TASK » Each line of the material that includes the string "lines" counts once; report the total and nothing further.

RECORD SET »
=== Section Start ===
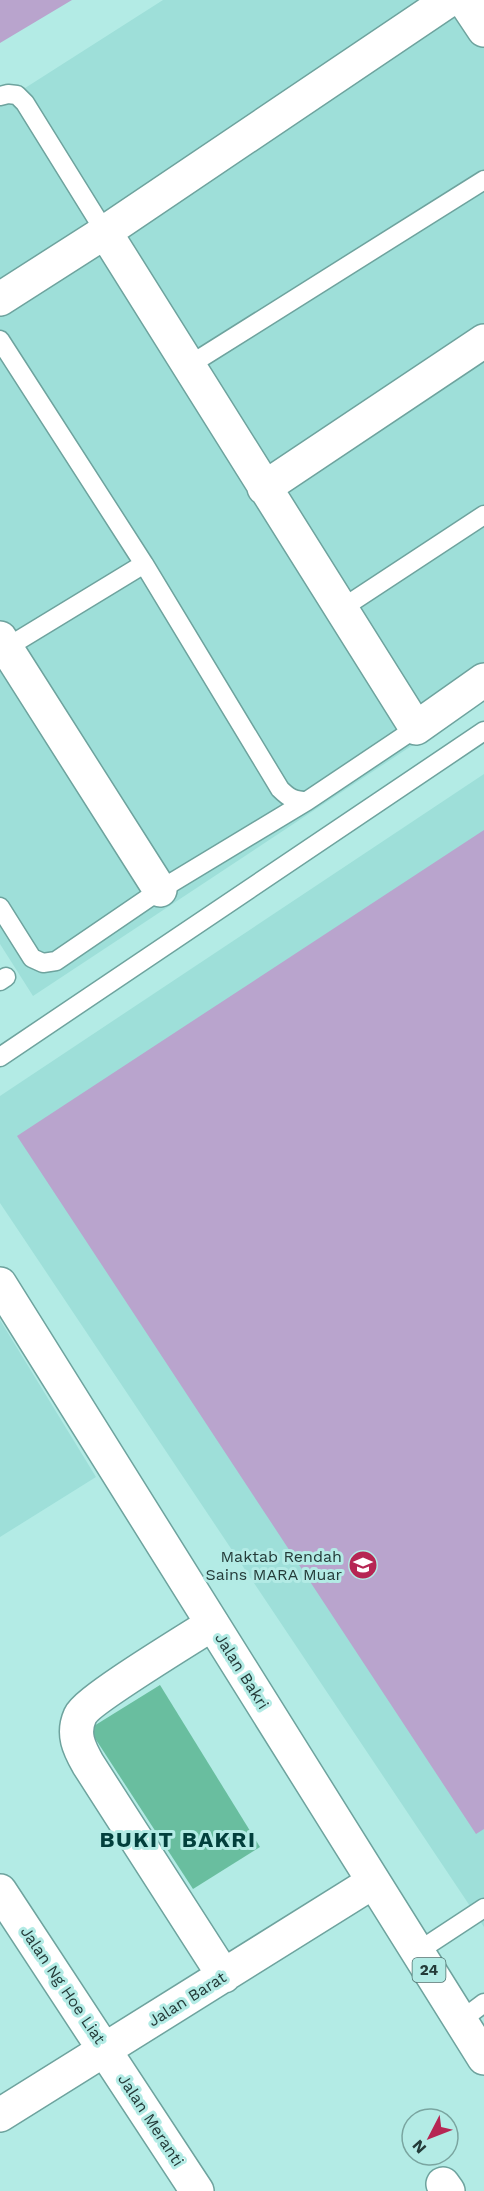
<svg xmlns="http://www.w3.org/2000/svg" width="484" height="2191" font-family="'Work Sans',sans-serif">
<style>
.built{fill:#9edfd9}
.green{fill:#b9a4cd}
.building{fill:#69be9f}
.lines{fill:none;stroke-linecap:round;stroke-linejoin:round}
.service-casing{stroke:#6ea39e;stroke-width:21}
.minor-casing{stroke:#6ea39e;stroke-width:36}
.primary-casing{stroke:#6ea39e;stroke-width:36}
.service{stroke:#fff;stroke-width:18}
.minor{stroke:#fff;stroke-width:33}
.primary{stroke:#fff;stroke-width:33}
.labels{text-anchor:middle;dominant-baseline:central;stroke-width:6;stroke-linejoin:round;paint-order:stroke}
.shield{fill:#b3ebe5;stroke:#4f706d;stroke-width:1.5}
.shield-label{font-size:15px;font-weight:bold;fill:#243b39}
.poi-label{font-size:16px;fill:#243b39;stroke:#b3ebe5;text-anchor:end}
.street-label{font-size:16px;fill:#243b39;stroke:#b3ebe5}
.district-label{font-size:22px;font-weight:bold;letter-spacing:1.5px;fill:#023f3c;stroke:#b3ebe5}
</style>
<rect width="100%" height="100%" fill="#b3ebe5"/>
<path class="built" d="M163 0H469L484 22V698L33 996 0 944V104Z
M484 774V1927L0 1203V1096Z
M0 1320 96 1477 0 1537Z"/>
<path class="green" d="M0 0H72L0 43Z
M484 830V1829L476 1834 17 1136Z"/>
<path class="building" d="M160 1685 260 1847 193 1889 89 1729Z"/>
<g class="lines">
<g class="service-casing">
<path id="service" d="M0 96 8 94 17 95 25 103 105 232
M0 340 144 564 280 789C289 798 294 801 307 801L416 728
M188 366 484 180
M341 609 484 515
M6 648 144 564
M0 907 32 958 43 963 56 961 163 888 307 801
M0 981 6 977
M0 1057 484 731
M417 1952 484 1908
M460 2021 484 2003"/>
</g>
<g class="minor-casing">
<path id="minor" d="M464 0 484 30
M105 232 416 728 484 680
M0 299 105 232 449 0
M264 488 484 341
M0 638 160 890
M212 1624C191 1638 87 1700 80 1716 72 1734 79 1748 88 1764L224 1976
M0 1891 197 2191
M0 2115 373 1882
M443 2184 448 2191"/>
</g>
<g class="primary-casing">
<path id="primary" d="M0 1284 484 2058"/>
</g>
<use href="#service" class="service"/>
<use href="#minor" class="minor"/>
<use href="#primary" class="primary"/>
</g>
<defs>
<g id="school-disc" transform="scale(1.5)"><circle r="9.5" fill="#b62653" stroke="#b3ebe5"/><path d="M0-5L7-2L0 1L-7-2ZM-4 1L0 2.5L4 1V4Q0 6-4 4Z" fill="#fff"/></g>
</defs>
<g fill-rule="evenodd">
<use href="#school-disc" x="363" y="1565"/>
</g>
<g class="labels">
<rect class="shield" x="412.5" y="1958" width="33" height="24" rx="4.5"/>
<g class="shield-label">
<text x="429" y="1970">24</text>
</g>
<g class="poi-label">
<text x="342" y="1556">Maktab Rendah<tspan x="342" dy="18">Sains MARA Muar</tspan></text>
</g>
<g class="street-label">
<text transform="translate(242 1671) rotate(58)">Jalan Bakri</text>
<text transform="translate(63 1985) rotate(56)">Jalan Ng Hoe Liat</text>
<text transform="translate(187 1999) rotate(-32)">Jalan Barat</text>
<text transform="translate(151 2120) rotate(57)">Jalan Meranti</text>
</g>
<g class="district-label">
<text x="178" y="1839">BUKIT BAKRI</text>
</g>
</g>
<g transform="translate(430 2137) rotate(228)"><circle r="28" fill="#b3ebe5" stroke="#7aa5a0" stroke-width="1.5"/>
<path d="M0-4.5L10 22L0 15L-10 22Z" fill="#b62653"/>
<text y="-9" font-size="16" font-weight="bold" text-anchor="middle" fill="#243b39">N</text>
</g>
</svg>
=== Section End ===
SOLUTION BELOW » 2